> [Task to carry out]
Go through the data line by line from the top, retyping each exactly, and end with the line that contains "Gerar textos para".

> [Input for this task]

☆ ☆ ☆ ☆ ☆

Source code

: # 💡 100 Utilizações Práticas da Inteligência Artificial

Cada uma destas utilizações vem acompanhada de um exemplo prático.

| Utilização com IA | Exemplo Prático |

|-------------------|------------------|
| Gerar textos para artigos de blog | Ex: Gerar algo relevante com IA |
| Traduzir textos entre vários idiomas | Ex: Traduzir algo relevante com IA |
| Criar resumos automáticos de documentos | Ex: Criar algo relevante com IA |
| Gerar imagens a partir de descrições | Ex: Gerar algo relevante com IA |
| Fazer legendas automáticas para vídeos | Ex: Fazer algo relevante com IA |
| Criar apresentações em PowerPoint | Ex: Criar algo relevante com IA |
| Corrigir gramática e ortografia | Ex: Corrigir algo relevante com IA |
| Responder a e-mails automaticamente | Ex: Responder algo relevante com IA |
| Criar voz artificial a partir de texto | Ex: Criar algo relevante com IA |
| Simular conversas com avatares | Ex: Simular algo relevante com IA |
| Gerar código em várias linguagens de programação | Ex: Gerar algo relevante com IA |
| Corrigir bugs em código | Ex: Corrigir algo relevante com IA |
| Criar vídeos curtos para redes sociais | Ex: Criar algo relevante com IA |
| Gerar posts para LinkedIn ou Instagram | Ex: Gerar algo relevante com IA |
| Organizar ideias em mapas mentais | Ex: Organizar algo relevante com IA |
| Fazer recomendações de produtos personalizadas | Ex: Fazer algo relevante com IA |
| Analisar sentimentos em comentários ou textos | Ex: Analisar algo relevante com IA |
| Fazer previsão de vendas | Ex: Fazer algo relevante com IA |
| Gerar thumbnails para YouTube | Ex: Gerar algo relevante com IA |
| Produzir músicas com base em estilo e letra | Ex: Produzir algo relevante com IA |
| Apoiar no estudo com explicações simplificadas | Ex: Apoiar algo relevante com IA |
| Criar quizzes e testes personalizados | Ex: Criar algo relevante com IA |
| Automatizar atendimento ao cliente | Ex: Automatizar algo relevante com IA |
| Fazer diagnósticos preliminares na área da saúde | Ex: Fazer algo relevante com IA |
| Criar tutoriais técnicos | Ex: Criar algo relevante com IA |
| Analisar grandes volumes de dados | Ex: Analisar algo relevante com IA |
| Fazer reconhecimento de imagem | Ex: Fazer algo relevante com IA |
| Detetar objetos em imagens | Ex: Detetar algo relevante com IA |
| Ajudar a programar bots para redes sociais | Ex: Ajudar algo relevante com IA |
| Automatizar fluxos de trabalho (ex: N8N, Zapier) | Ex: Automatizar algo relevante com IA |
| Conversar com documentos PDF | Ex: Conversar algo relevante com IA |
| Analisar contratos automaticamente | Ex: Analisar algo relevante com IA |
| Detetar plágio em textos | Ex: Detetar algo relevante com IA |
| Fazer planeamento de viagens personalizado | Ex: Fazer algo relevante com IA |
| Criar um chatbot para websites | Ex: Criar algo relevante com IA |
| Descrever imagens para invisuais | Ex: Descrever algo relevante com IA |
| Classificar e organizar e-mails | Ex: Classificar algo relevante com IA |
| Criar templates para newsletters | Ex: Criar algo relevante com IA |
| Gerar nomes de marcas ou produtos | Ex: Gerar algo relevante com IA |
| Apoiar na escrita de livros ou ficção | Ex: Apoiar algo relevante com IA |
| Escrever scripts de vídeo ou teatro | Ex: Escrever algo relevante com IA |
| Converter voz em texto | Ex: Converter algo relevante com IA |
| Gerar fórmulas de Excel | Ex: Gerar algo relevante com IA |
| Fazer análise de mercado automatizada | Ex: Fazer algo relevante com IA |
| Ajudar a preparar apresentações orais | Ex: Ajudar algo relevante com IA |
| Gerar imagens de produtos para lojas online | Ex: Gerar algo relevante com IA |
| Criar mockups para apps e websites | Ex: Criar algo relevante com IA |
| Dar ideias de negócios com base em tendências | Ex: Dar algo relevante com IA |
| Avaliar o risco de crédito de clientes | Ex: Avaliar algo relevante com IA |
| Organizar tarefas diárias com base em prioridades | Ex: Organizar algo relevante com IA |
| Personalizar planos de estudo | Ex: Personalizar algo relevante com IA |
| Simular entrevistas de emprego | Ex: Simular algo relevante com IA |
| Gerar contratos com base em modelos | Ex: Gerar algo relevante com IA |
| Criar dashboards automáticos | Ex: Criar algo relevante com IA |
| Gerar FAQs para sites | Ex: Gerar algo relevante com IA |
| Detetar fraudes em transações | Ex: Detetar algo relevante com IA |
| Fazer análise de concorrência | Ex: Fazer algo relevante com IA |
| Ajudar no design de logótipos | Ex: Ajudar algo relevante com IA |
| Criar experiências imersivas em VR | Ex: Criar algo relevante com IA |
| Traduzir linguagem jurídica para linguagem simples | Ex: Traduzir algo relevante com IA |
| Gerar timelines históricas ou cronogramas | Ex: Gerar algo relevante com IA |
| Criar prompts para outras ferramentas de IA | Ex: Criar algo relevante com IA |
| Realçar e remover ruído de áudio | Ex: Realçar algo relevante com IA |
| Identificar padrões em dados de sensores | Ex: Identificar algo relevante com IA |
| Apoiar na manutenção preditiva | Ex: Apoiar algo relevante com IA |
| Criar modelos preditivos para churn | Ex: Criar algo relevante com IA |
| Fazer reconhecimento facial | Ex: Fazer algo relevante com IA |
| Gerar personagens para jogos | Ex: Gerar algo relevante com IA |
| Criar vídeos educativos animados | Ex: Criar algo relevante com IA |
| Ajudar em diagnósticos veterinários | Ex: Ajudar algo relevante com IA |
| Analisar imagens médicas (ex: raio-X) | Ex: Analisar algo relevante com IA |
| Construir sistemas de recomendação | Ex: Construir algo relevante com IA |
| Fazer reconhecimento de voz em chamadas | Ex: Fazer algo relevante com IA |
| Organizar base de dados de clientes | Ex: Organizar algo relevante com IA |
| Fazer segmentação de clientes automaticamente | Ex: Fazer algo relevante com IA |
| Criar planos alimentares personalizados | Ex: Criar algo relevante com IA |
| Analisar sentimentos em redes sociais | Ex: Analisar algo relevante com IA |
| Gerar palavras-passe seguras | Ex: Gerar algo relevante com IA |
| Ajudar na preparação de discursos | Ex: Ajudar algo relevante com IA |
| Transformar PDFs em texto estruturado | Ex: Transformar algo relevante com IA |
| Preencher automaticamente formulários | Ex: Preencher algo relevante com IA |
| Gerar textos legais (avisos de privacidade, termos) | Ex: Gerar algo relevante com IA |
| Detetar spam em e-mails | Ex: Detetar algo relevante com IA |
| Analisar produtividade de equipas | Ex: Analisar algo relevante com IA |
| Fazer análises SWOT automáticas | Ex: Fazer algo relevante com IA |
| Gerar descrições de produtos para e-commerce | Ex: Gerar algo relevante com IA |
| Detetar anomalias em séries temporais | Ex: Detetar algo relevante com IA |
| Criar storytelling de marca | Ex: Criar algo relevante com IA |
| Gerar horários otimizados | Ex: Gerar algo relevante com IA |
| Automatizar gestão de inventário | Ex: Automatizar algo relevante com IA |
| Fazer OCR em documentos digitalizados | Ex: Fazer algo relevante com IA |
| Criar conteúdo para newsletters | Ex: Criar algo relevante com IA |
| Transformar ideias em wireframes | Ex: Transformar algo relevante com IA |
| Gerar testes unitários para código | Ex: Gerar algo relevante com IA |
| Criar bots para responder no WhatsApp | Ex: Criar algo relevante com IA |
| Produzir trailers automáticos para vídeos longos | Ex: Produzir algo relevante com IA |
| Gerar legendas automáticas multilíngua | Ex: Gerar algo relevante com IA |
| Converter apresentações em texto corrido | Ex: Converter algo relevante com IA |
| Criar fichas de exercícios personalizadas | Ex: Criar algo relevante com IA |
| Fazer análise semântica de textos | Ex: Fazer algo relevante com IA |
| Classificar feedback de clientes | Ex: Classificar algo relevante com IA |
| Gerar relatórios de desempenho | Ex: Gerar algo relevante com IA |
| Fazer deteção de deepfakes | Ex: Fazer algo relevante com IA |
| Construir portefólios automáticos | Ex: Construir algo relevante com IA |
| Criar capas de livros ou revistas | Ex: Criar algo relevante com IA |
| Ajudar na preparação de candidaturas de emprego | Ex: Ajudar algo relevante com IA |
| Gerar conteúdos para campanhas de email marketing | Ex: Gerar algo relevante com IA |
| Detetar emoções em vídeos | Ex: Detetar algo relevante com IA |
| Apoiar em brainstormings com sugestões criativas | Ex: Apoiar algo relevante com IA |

☆ ☆ ☆ ☆ ☆

> [Solution to this problem]
Source code

: # 💡 100 Utilizações Práticas da Inteligência Artificial

Cada uma destas utilizações vem acompanhada de um exemplo prático.

| Utilização com IA | Exemplo Prático |

|-------------------|------------------|
| Gerar textos para artigos de blog | Ex: Gerar algo relevante com IA |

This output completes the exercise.